Any idea what's causing this? Or suggestions for a workaround.
I'll try. I thought of another difference between the 2 apps. The app that fails is using real-time extensions (Xenomai). And the app that works is not. I'll write a small test app. If it works, I'll add a few Xenomai calls and see if it fails.
Thanks for your time and efforts to create small testcase to reproduce the problem.
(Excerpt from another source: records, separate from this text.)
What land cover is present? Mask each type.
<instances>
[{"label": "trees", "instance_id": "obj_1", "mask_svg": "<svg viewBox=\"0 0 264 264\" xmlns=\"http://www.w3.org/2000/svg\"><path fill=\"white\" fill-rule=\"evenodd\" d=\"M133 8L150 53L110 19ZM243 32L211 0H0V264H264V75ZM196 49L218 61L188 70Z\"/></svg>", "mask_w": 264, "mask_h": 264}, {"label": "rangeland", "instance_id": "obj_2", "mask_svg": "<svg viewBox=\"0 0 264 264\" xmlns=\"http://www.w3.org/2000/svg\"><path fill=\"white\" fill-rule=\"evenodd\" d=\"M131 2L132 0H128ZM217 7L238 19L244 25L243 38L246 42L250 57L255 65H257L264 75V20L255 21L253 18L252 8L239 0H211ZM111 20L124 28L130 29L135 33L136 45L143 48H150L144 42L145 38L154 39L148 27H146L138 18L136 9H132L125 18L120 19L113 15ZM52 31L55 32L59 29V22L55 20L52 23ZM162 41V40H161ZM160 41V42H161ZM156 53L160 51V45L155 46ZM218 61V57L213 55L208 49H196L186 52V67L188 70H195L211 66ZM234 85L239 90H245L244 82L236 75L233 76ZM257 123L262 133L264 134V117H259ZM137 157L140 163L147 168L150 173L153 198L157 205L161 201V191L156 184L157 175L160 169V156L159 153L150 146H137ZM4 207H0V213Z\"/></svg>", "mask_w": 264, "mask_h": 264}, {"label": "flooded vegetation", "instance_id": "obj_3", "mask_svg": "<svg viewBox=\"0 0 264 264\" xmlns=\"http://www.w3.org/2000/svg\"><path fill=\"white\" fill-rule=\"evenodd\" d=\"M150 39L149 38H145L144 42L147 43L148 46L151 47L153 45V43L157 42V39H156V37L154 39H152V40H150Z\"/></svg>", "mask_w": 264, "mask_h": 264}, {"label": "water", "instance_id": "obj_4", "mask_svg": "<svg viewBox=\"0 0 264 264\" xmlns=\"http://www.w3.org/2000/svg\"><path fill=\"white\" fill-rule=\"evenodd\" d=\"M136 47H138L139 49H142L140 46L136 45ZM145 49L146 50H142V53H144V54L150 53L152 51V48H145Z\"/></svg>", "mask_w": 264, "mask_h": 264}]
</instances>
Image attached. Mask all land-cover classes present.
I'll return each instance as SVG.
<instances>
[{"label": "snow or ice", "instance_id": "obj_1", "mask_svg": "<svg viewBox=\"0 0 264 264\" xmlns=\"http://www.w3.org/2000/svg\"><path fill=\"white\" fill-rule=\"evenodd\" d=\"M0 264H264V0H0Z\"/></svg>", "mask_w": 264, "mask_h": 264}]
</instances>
Just my guess however, MKL_get_N_Cores function tries to recognize CPU topology, but if Xenomai framework changesit via shadowing some CPU parameters (for example, CPU affinity) then MKLmight be confused somehow but must not crashed anyway.
Found the answer. When a xenomai task is created, you tell it the
amount of stack space to allocate. From the documentation "The size of
the stack (in bytes) for the new task. If zero is passed, a reasonable
pre-defined size will be substituted." We were passing 0. When I
increased the stack size to 1MB, then the MKL calls didn't crash.
As far as I can tell the files are there. Not sure what I need to do so you can access the files.